TASK >> The lines of the records that include "которая" should all be copied.

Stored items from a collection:
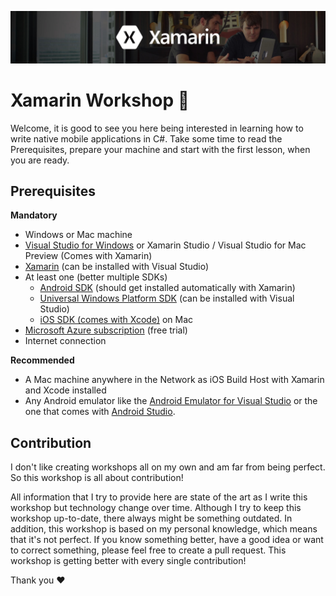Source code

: ![Header](Misc/header.jpg)

# Xamarin Workshop 📱
Welcome, it is good to see you here being interested in learning how to write native mobile applications in C#. Take some time to read the Prerequisites, prepare your machine and start with the first lesson, when you are ready.

## Prerequisites
**Mandatory**
- Windows or Mac machine
- [Visual Studio for Windows](https://www.visualstudio.com/downloads/) or Xamarin Studio / Visual Studio for Mac Preview (Comes with Xamarin)
- [Xamarin](https://www.xamarin.com/download) (can be installed with Visual Studio)
- At least one (better multiple SDKs)
    - [Android SDK](https://developer.android.com/studio/index.html#downloads) (should get installed automatically with Xamarin)
    - [Universal Windows Platform SDK](https://developer.microsoft.com/windows/downloads/windows-10-sdk) (can be installed with Visual Studio)
    - [iOS SDK (comes with Xcode)](https://itunes.apple.com/de/app/xcode/id497799835?mt=12) on Mac
- [Microsoft Azure subscription](https://azure.microsoft.com/en-us/free/) (free trial)
- Internet connection

**Recommended**
- A Mac machine anywhere in the Network as iOS Build Host with Xamarin and Xcode installed
- Any Android emulator like the [Android Emulator for Visual Studio](https://www.visualstudio.com/vs/msft-android-emulator/) or the one that comes with [Android Studio](https://developer.android.com/studio/index.html).

## Contribution
I don't like creating workshops all on my own and am far from being perfect. So this workshop is all about contribution!

All information that I try to provide here are state of the art as I write this workshop but technology change over time. Although I try to keep this workshop up-to-date, there always might be something outdated. In addition, this workshop is based on my personal knowledge, which means that it's not perfect. If you know something better, have a good idea or want to correct something, please feel free to create a pull request. This workshop is getting better with every single contribution!

Thank you ❤️

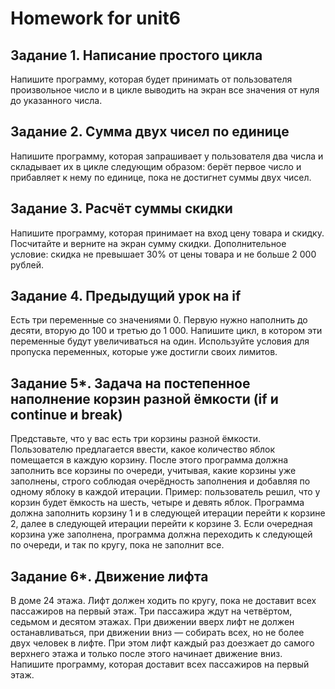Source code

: # Homework for unit6

## Задание 1. Написание простого цикла

Напишите программу, которая будет принимать от пользователя произвольное число и в цикле выводить на экран все значения от нуля до указанного числа.

## Задание 2. Сумма двух чисел по единице

Напишите программу, которая запрашивает у пользователя два числа и складывает их в цикле следующим образом: берёт первое число и прибавляет к нему по единице, пока не достигнет суммы двух чисел.

## Задание 3. Расчёт суммы скидки

Напишите программу, которая принимает на вход цену товара и скидку. Посчитайте и верните на экран сумму скидки.
Дополнительное условие: скидка не превышает 30% от цены товара и не больше 2 000 рублей.

## Задание 4. Предыдущий урок на if

Есть три переменные со значениями 0. Первую нужно наполнить до десяти, вторую до 100 и третью до 1 000. Напишите цикл, в котором эти переменные будут увеличиваться на один. Используйте условия для пропуска переменных, которые уже достигли своих лимитов.

## Задание 5*. Задача на постепенное наполнение корзин разной ёмкости (if и continue и break)

Представьте, что у вас есть три корзины разной ёмкости. Пользователю предлагается ввести, какое количество яблок помещается в каждую корзину. После этого программа должна заполнить все корзины по очереди, учитывая, какие корзины уже заполнены, строго соблюдая очерёдность заполнения и добавляя по одному яблоку в каждой итерации.
Пример: пользователь решил, что у корзин будет ёмкость на шесть, четыре и девять яблок. Программа должна заполнить корзину 1 и в следующей итерации перейти к корзине 2, далее в следующей итерации перейти к корзине 3. Если очередная корзина уже заполнена, программа должна переходить к следующей по очереди, и так по кругу, пока не заполнит все.

## Задание 6*. Движение лифта

В доме 24 этажа. Лифт должен ходить по кругу, пока не доставит всех пассажиров на первый этаж. Три пассажира ждут на четвёртом, седьмом и десятом этажах. При движении вверх лифт не должен останавливаться, при движении вниз — собирать всех, но не более двух человек в лифте. При этом лифт каждый раз доезжает до самого верхнего этажа и только после этого начинает движение вниз. Напишите программу, которая доставит всех пассажиров на первый этаж.
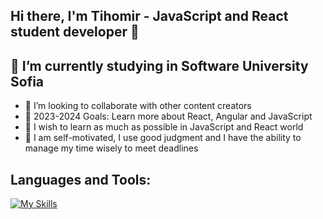 ## Hi there, I'm Tihomir - JavaScript and React student developer 👋

## 🌱 I’m currently studying in Software University Sofia

- 👯 I’m looking to collaborate with other content creators
- 🥅 2023-2024 Goals: Learn more about React, Angular and JavaScript
- 📜 I wish to learn as much as possible in JavaScript and React world
- 🚀 I am self-motivated, I use good judgment and I have the ability to manage my time wisely to meet deadlines

## Languages and Tools:
[![My Skills](https://skillicons.dev/icons?i=js,react,css,git,html,jquery,mongodb,mysql,nodejs,php,visualstudio,angular,figma&theme=light)](https://skillicons.dev)

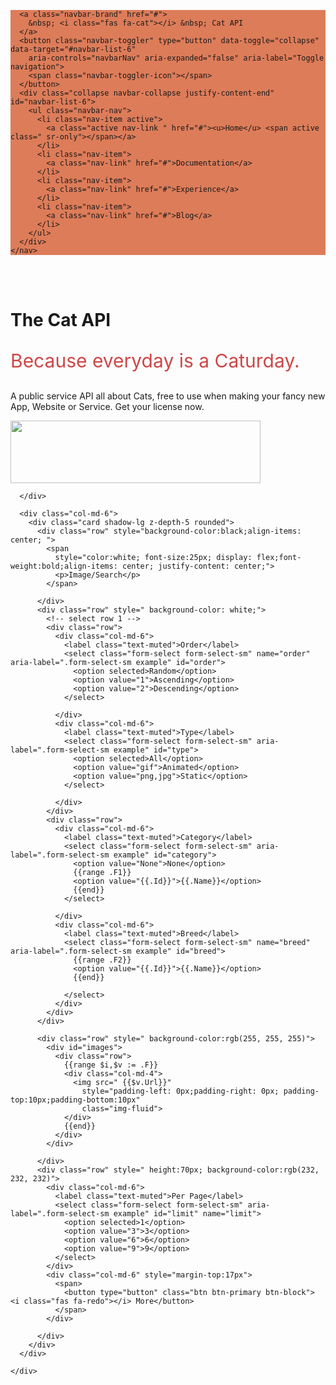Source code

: <!DOCTYPE html>

<html>

<head>
  <title>Beego</title>
  <meta http-equiv="Content-Type" content="text/html; charset=utf-8">
  <style type="text/css">
  </style>
</head>

<!-- Latest compiled and minified JavaScript -->
<script src="https://code.jquery.com/jquery-3.3.1.slim.min.js"
  integrity="sha384-q8i/X+965DzO0rT7abK41JStQIAqVgRVzpbzo5smXKp4YfRvH+8abtTE1Pi6jizo" crossorigin="anonymous"></script>
<link href="https://maxcdn.bootstrapcdn.com/font-awesome/4.7.0/css/font-awesome.min.css" rel="stylesheet" />
<script src="https://cdnjs.cloudflare.com/ajax/libs/popper.js/1.14.7/umd/popper.min.js"
  integrity="sha384-UO2eT0CpHqdSJQ6hJty5KVphtPhzWj9WO1clHTMGa3JDZwrnQq4sF86dIHNDz0W1" crossorigin="anonymous"></script>

<script src="https://stackpath.bootstrapcdn.com/bootstrap/4.3.1/js/bootstrap.min.js"
  integrity="sha384-JjSmVgyd0p3pXB1rRibZUAYoIIy6OrQ6VrjIEaFf/nJGzIxFDsf4x0xIM+B07jRM" crossorigin="anonymous"></script>
<!-- Font Awesome -->
<link rel="stylesheet" href="https://cdnjs.cloudflare.com/ajax/libs/font-awesome/6.0.0-beta3/css/all.min.css"
  integrity="sha512-Fo3rlrZj/k7ujTnHg4CGR2D7kSs0v4LLanw2qksYuRlEzO+tcaEPQogQ0KaoGN26/zrn20ImR1DfuLWnOo7aBA=="
  crossorigin="anonymous" referrerpolicy="no-referrer" />

<!-- Google Fonts -->
<link href="https://fonts.googleapis.com/css?family=Roboto:300,400,500,700&display=swap" rel="stylesheet" />
<!-- MDB -->
<link href="https://cdnjs.cloudflare.com/ajax/libs/mdb-ui-kit/3.10.1/mdb.min.css" rel="stylesheet" />
<link rel="stylesheet" href="https://cdnjs.cloudflare.com/ajax/libs/twitter-bootstrap/5.1.0/css/bootstrap.min.css" />

<script src="https://cdnjs.cloudflare.com/ajax/libs/jquery/3.6.0/jquery.min.js"
  integrity="sha512-894YE6QWD5I59HgZOGReFYm4dnWc1Qt5NtvYSaNcOP+u1T9qYdvdihz0PPSiiqn/+/3e7Jo4EaG7TubfWGUrMQ=="
  crossorigin="anonymous" referrerpolicy="no-referrer"></script>

<body>

  <div class="container-flex">
    <nav class="navbar navbar-dark  navbar-expand-lg" style="background-color:rgb(221, 124, 89)">

      <a class="navbar-brand" href="#">
        &nbsp; <i class="fas fa-cat"></i> &nbsp; Cat API
      </a>
      <button class="navbar-toggler" type="button" data-toggle="collapse" data-target="#navbar-list-6"
        aria-controls="navbarNav" aria-expanded="false" aria-label="Toggle navigation">
        <span class="navbar-toggler-icon"></span>
      </button>
      <div class="collapse navbar-collapse justify-content-end" id="navbar-list-6">
        <ul class="navbar-nav">
          <li class="nav-item active">
            <a class="active nav-link " href="#"><u>Home</u> <span active class=" sr-only"></span></a>
          </li>
          <li class="nav-item">
            <a class="nav-link" href="#">Documentation</a>
          </li>
          <li class="nav-item">
            <a class="nav-link" href="#">Experience</a>
          </li>
          <li class="nav-item">
            <a class="nav-link" href="#">Blog</a>
          </li>
        </ul>
      </div>
    </nav>

  </div>
  <br><br>
  <div class="container">
    <div class="row">
      <div class="col-md-6">
        <h1>The Cat API</h1>
        <p class="caturday">Because everyday is a Caturday.</p>
        <p>A public service API all about Cats, free to use when making your fancy new App, Website or Service. Get your
          license
          now.</p>
        <img style="width:400px;height:100px" class="img-fluid" src="https://i.ibb.co/4NmhHS7/new.png">

      </div>

      <div class="col-md-6">
        <div class="card shadow-lg z-depth-5 rounded">
          <div class="row" style="background-color:black;align-items: center; ">
            <span
              style="color:white; font-size:25px; display: flex;font-weight:bold;align-items: center; justify-content: center;">
              <p>Image/Search</p>
            </span>

          </div>
          <div class="row" style=" background-color: white;">
            <!-- select row 1 -->
            <div class="row">
              <div class="col-md-6">
                <label class="text-muted">Order</label>
                <select class="form-select form-select-sm" name="order" aria-label=".form-select-sm example" id="order">
                  <option selected>Random</option>
                  <option value="1">Ascending</option>
                  <option value="2">Descending</option>
                </select>

              </div>
              <div class="col-md-6">
                <label class="text-muted">Type</label>
                <select class="form-select form-select-sm" aria-label=".form-select-sm example" id="type">
                  <option selected>All</option>
                  <option value="gif">Animated</option>
                  <option value="png,jpg">Static</option>
                </select>

              </div>
            </div>
            <div class="row">
              <div class="col-md-6">
                <label class="text-muted">Category</label>
                <select class="form-select form-select-sm" aria-label=".form-select-sm example" id="category">
                  <option value="None">None</option>
                  {{range .F1}}
                  <option value="{{.Id}}">{{.Name}}</option>
                  {{end}}
                </select>

              </div>
              <div class="col-md-6">
                <label class="text-muted">Breed</label>
                <select class="form-select form-select-sm" name="breed" aria-label=".form-select-sm example" id="breed">
                  {{range .F2}}
                  <option value="{{.Id}}">{{.Name}}</option>
                  {{end}}

                </select>
              </div>
            </div>
          </div>

          <div class="row" style=" background-color:rgb(255, 255, 255)">
            <div id="images">
              <div class="row">
                {{range $i,$v := .F}}
                <div class="col-md-4">
                  <img src=" {{$v.Url}}"
                    style="padding-left: 0px;padding-right: 0px; padding-top:10px;padding-bottom:10px"
                    class="img-fluid">
                </div>
                {{end}}
              </div>
            </div>

          </div>
          <div class="row" style=" height:70px; background-color:rgb(232, 232, 232)">
            <div class="col-md-6">
              <label class="text-muted">Per Page</label>
              <select class="form-select form-select-sm" aria-label=".form-select-sm example" id="limit" name="limit">
                <option selected>1</option>
                <option value="3">3</option>
                <option value="6">6</option>
                <option value="9">9</option>
              </select>
            </div>
            <div class="col-md-6" style="margin-top:17px">
              <span>
                <button type="button" class="btn btn-primary btn-block"> <i class="fas fa-redo"></i> More</button>
              </span>
            </div>

          </div>
        </div>
      </div>

    </div>

  </div>

</body>

<script>
  $(document).on('change', 'select', function () {
    let order = $('#order').val();
    let type = $('#type').val();
    let category = $('#category').val();
    let breed = $('#breed').val();
    let limit = $('#limit').val();
    console.log(order)
    console.log(type)
    console.log(category)
    console.log(breed)
    console.log(limit)
    $.ajax({
      type: 'GET',
      url: 'http://localhost:8080/new',
      data: {
        "order": order,
        "type": type,
        "category": category,
        "breed": breed,
        "limit": limit
      },
      success: function (response) {
        let data = response;
        //  console.log(data);
        let html_data = "";
        $.each(data, function (key, value) {
          // console.log(value.url);
        })
        $.each(data, function (key, value) {
          html_data += '<div class="col-md-4 ">',
            html_data += '<img src="' + value.url + '" width="" height="250"></img>',
            html_data += '</div>'
        })
        //console.log(html_data);
        $("#images").html(html_data);
      },
      error: function (error) {
        console.log(error)
      }
    })
  });
</script>

<style>
  .caturday {
    font-size: 30px;
    color: rgb(206, 71, 71);
  }

  .img-fluid {
    height: 150px;
    width: 200px;
    object-fit: cover;
    object-position: bottom;
  }
</style>

</html>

YOUR SOLUTION >>
Напишите программу, которая будет принимать от пользователя произвольное число и в цикле выводить на экран все значения от нуля до указанного числа.
Напишите программу, которая запрашивает у пользователя два числа и складывает их в цикле следующим образом: берёт первое число и прибавляет к нему по единице, пока не достигнет суммы двух чисел.
Напишите программу, которая принимает на вход цену товара и скидку. Посчитайте и верните на экран сумму скидки.
В доме 24 этажа. Лифт должен ходить по кругу, пока не доставит всех пассажиров на первый этаж. Три пассажира ждут на четвёртом, седьмом и десятом этажах. При движении вверх лифт не должен останавливаться, при движении вниз — собирать всех, но не более двух человек в лифте. При этом лифт каждый раз доезжает до самого верхнего этажа и только после этого начинает движение вниз. Напишите программу, которая доставит всех пассажиров на первый этаж.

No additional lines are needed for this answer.